▸ YOUR TASK
Using the material that follows, identify and copy each line with the string "mais".

'''

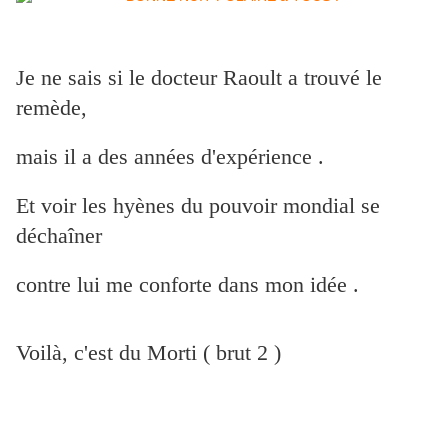
Je ne sais si le docteur Raoult a trouvé le
remède,
mais
il a des années d'expérience .
Et voir les hyènes du pouvoir mondial se
déchaîner
contre lui me conforte dans mon idée .
Voilà, c'est du Morti ( brut 2 )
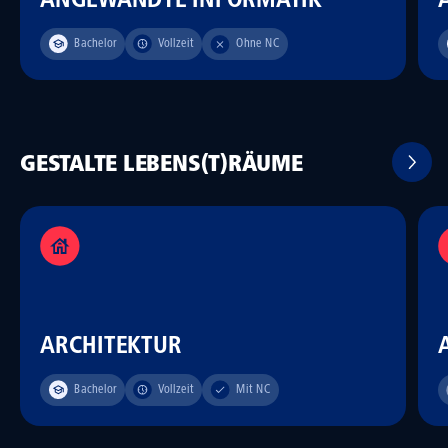
ANGEWANDTE INFORMATIK
Bachelor
Vollzeit
Ohne NC
GESTALTE LEBENS(T)RÄUME
ARCHITEKTUR
Bachelor
Vollzeit
Mit NC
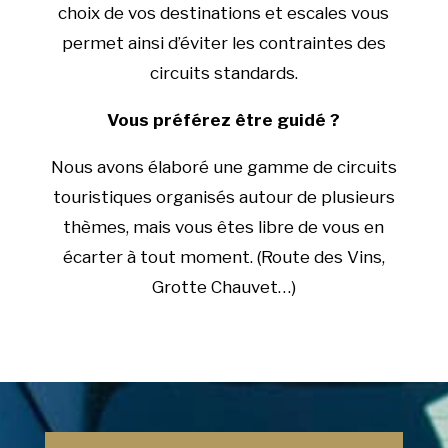
choix de vos destinations et escales vous
permet ainsi d’éviter les contraintes des
circuits standards.
Vous préférez être guidé ?
Nous avons élaboré une gamme de circuits
touristiques organisés autour de plusieurs
thèmes, mais vous êtes libre de vous en
écarter à tout moment. (Route des Vins,
Grotte Chauvet…)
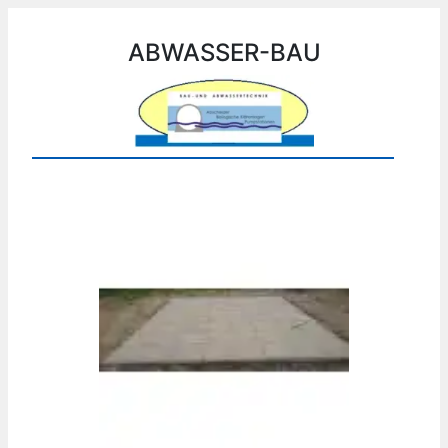
ABWASSER-BAU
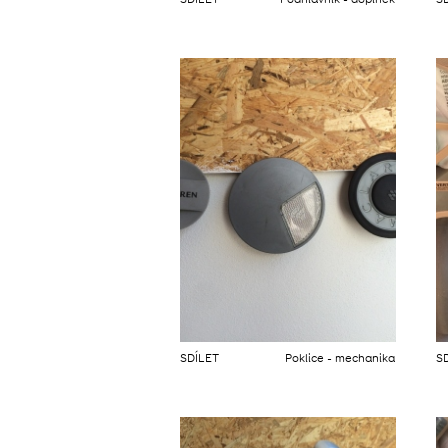
SDÍLET
Podhlavník - doplněk
S
SDÍLET
Poklice - mechanika
S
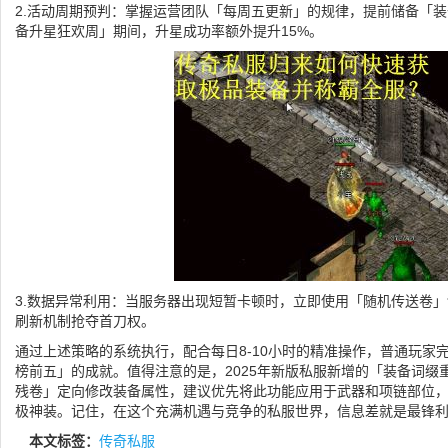
2.活动周期预判：掌握运营团队「每周五更新」的规律，提前储备「
备升星狂欢周」期间，升星成功率额外提升15%。
3.数据异常利用：当服务器出现短暂卡顿时，立即使用「随机传送卷」
刷新机制抢夺首刀权。
通过上述策略的系统执行，配合每日8-10小时的精准操作，普通玩家
榜前五」的成就。值得注意的是，2025年新版私服新增的「装备词缀
残卷」定向修改装备属性，建议优先将此功能应用于武器和项链部位，
极神装。记住，在这个充满机遇与竞争的私服世界，信息差就是最锋
本文标签：
传奇私服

'''

▸ THE ANSWER
mais
thèmes, mais vous êtes libre de vous en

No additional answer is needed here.